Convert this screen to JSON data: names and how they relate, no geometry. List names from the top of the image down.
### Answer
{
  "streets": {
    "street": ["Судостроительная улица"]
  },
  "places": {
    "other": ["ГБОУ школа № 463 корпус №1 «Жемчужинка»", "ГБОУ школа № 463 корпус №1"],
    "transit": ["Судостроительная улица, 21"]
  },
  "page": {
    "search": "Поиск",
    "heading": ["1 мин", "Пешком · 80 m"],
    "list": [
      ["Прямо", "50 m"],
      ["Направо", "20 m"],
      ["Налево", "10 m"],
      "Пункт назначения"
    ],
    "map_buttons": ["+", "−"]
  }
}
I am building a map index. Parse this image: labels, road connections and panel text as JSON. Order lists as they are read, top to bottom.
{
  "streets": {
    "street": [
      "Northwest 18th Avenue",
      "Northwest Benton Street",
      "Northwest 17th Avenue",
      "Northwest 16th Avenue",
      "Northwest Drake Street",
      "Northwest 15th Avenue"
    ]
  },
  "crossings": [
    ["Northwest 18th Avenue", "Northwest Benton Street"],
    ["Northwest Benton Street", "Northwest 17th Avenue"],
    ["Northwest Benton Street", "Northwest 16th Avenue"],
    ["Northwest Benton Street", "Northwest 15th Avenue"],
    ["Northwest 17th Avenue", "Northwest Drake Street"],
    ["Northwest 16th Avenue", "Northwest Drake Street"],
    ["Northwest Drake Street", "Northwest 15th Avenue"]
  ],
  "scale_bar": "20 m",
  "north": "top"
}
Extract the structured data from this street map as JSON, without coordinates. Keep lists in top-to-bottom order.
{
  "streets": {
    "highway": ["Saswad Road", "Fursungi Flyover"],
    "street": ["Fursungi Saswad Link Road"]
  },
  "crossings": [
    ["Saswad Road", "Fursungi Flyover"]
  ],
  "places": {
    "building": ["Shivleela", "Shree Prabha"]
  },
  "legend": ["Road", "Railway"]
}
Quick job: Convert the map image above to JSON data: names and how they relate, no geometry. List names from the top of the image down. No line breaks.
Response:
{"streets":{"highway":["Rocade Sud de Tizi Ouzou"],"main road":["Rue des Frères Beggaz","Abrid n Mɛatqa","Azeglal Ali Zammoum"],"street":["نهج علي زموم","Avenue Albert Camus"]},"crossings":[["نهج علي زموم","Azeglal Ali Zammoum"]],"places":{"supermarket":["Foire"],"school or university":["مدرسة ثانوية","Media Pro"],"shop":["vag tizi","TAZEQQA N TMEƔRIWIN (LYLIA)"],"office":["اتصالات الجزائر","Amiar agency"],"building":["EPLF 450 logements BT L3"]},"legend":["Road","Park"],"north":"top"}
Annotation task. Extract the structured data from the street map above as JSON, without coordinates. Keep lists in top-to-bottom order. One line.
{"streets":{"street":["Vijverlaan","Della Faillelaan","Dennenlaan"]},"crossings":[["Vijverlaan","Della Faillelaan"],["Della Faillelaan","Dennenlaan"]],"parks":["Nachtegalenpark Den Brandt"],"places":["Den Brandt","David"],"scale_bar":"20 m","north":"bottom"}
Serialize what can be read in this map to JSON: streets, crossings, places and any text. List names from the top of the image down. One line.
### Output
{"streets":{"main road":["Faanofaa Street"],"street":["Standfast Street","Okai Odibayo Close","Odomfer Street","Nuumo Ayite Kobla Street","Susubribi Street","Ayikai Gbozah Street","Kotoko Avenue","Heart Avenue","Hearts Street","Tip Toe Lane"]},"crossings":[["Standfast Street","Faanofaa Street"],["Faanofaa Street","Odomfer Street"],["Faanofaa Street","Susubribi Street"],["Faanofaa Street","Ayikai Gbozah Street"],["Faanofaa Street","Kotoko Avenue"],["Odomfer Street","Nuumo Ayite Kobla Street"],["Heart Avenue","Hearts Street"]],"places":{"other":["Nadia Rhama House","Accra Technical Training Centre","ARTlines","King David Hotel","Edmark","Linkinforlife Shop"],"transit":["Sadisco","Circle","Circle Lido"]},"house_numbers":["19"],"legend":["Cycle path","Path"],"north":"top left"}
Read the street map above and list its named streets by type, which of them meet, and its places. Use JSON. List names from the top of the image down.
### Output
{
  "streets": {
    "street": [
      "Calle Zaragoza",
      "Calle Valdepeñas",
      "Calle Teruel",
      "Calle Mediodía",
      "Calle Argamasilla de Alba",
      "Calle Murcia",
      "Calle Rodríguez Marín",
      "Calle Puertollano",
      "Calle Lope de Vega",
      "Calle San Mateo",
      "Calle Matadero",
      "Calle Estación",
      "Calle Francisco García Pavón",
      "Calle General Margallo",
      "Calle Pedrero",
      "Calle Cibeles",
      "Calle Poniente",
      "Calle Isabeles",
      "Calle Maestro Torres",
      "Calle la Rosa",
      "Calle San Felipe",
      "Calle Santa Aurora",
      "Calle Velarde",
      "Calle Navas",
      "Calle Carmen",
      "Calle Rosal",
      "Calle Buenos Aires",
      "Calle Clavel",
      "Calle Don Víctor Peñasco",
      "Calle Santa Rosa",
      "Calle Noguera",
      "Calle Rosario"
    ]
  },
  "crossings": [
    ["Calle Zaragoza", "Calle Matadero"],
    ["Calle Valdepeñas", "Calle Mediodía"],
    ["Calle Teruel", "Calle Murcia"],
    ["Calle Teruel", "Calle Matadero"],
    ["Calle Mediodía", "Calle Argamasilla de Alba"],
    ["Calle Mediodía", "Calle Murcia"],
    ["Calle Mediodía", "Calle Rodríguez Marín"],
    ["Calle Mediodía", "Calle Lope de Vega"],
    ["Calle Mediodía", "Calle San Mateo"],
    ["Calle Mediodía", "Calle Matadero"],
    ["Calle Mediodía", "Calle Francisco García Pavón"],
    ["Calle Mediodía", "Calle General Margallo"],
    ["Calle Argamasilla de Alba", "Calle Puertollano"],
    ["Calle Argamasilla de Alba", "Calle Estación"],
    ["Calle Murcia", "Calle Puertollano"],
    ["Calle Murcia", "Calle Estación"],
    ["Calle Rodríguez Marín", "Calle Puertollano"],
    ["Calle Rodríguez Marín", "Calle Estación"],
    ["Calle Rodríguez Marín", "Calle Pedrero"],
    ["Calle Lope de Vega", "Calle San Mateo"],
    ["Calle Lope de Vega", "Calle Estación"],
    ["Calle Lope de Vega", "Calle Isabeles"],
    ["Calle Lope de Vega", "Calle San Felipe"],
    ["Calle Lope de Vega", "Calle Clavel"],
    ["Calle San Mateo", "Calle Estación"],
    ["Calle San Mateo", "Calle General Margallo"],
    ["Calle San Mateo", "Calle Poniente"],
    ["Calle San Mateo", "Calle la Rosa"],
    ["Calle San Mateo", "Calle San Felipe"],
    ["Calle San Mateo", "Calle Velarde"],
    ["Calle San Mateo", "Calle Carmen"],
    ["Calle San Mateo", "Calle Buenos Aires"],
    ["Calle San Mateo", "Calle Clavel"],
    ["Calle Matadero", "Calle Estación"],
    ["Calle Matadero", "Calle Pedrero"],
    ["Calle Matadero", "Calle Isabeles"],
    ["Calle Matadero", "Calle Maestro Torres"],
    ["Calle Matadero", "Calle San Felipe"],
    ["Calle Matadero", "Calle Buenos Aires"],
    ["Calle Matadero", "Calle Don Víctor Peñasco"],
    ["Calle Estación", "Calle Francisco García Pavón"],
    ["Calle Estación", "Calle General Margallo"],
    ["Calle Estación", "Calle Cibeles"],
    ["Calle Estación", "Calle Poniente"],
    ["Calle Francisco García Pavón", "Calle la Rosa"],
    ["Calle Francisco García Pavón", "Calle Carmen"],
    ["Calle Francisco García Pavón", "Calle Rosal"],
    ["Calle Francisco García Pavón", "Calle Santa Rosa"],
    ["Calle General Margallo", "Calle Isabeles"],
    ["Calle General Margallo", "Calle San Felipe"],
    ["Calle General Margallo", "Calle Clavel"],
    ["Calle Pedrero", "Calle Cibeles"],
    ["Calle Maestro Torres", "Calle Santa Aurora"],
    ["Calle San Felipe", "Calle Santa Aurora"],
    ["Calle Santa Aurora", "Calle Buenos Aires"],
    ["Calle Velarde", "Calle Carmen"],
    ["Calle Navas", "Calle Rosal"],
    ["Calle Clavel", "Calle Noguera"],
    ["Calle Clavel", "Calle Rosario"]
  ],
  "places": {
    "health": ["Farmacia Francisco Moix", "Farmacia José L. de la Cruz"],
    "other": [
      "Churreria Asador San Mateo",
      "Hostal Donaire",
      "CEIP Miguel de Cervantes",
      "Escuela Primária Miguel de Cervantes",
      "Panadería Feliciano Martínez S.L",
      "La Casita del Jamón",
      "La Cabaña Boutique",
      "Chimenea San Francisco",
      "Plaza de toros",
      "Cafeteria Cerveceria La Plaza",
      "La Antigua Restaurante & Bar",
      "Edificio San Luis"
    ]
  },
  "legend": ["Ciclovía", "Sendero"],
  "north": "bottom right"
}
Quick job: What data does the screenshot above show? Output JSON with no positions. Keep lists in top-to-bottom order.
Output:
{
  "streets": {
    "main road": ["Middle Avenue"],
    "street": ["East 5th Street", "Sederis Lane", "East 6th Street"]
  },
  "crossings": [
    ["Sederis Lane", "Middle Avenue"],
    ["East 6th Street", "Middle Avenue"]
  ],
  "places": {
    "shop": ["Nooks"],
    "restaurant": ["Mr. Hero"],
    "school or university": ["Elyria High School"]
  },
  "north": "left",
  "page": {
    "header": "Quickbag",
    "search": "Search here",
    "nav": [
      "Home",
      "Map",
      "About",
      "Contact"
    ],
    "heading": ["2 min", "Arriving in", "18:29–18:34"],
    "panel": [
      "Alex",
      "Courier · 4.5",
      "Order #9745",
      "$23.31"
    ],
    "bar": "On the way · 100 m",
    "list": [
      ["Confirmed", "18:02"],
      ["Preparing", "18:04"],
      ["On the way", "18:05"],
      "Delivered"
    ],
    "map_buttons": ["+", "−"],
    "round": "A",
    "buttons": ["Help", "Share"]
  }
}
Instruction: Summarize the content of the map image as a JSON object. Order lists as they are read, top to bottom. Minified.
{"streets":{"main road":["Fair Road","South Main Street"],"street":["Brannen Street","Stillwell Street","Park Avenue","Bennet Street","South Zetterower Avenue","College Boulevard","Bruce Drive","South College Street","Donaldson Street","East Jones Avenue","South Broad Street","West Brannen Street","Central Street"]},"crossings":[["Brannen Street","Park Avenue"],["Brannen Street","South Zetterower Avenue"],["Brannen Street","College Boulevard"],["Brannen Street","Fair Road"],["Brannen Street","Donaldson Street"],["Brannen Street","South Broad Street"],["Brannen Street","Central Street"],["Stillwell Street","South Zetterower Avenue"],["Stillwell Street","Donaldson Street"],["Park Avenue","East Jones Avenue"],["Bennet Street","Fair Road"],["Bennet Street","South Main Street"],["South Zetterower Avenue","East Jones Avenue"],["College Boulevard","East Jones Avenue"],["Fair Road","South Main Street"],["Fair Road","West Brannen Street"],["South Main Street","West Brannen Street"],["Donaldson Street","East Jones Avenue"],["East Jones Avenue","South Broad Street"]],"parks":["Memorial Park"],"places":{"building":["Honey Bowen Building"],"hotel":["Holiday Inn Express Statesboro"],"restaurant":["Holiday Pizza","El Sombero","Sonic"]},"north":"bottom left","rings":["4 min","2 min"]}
==*==
▸ **AIM OF THE EXERCISE**: Would you please repeat exactly the lines above, starting at the line with "Extract the structured data from this" and stopping at the line with "Serialize what can", both included?

▸ **EXPECTED ANSWER**:
Extract the structured data from this street map as JSON, without coordinates. Keep lists in top-to-bottom order.
{
  "streets": {
    "highway": ["Saswad Road", "Fursungi Flyover"],
    "street": ["Fursungi Saswad Link Road"]
  },
  "crossings": [
    ["Saswad Road", "Fursungi Flyover"]
  ],
  "places": {
    "building": ["Shivleela", "Shree Prabha"]
  },
  "legend": ["Road", "Railway"]
}
Quick job: Convert the map image above to JSON data: names and how they relate, no geometry. List names from the top of the image down. No line breaks.
Response:
{"streets":{"highway":["Rocade Sud de Tizi Ouzou"],"main road":["Rue des Frères Beggaz","Abrid n Mɛatqa","Azeglal Ali Zammoum"],"street":["نهج علي زموم","Avenue Albert Camus"]},"crossings":[["نهج علي زموم","Azeglal Ali Zammoum"]],"places":{"supermarket":["Foire"],"school or university":["مدرسة ثانوية","Media Pro"],"shop":["vag tizi","TAZEQQA N TMEƔRIWIN (LYLIA)"],"office":["اتصالات الجزائر","Amiar agency"],"building":["EPLF 450 logements BT L3"]},"legend":["Road","Park"],"north":"top"}
Annotation task. Extract the structured data from the street map above as JSON, without coordinates. Keep lists in top-to-bottom order. One line.
{"streets":{"street":["Vijverlaan","Della Faillelaan","Dennenlaan"]},"crossings":[["Vijverlaan","Della Faillelaan"],["Della Faillelaan","Dennenlaan"]],"parks":["Nachtegalenpark Den Brandt"],"places":["Den Brandt","David"],"scale_bar":"20 m","north":"bottom"}
Serialize what can be read in this map to JSON: streets, crossings, places and any text. List names from the top of the image down. One line.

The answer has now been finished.